Please feel free to contact me if you want to discuss or collaborate!

Google Scholar  |  Github

Research

I am interested in reinforcement learning, believing its potential remains largely underexplored today as both a general learning paradigm and a behavior optimizer. I particularly focus on applying reinforcement learning to large language model post-training, viewing reinforcement learning as a critical direction to scale up models with compute when high quality data becomes increasingly scarce.

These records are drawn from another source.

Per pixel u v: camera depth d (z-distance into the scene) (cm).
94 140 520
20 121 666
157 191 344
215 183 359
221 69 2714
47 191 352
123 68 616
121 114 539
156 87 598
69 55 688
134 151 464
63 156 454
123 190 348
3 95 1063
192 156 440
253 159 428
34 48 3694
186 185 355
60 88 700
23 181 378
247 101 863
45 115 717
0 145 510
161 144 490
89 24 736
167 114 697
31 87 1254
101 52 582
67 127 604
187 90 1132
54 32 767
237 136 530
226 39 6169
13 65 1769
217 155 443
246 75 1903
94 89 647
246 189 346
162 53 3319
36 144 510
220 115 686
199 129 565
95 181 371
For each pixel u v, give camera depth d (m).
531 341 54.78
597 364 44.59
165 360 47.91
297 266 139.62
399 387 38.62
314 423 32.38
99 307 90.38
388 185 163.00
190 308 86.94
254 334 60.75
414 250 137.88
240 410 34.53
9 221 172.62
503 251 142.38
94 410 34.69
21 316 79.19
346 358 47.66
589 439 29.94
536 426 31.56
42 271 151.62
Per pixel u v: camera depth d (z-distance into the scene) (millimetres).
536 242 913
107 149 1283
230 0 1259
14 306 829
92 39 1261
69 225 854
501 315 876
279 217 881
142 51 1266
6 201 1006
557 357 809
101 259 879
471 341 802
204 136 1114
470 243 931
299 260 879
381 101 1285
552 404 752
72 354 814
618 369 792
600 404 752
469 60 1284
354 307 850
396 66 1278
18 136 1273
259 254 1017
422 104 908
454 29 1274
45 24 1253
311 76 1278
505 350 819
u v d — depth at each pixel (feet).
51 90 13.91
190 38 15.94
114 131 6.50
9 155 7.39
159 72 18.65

DPO Meets PPO: Reinforced Token Optimization for RLHF
Han Zhong*, Zikang Shan*, Guhao Feng*, Wei Xiong, Xinle Cheng, Li Zhao, Di He, Jiang Bian, Liwei Wang
Under review
Paper  |  Code
Based on theoretical insights, we propose an alignment algorithm that is sample efficient and effective.
UniDexGrasp++: Improving Universal Dexterous Grasping via Geometry-aware Curriculum Learning and Iterative Generalist-Specialist Learning
Weikang Wan*, Haoran Geng*, Yun Liu, Zikang Shan, Li Yi, Yaodong Yang, and He Wang
ICCV, 2023, Oral presentation with all top rankings, best paper finalist
Paper  |  Website  |  Code
We improve our previous method, making it object-agnostic and much more effective.
UniDexGrasp: Universal Robotic Dexterous Grasping via Learning Diverse Proposal Generation and Goal-Conditioned Policy
Yinzhen Xu*, Weikang Wan*, Jialiang Zhang*, Haoran Liu*, Zikang Shan, Hao Shen, Ruicheng Wang, Haoran Geng, Yijia Weng, Jiayi Chen, Tengyu Liu, Li Yi, and He Wang
CVPR, 2023
Paper  |  Website  |  Code
We propose a method to learn dexterous grasping policies able to handles diverse objects based on realistic observations.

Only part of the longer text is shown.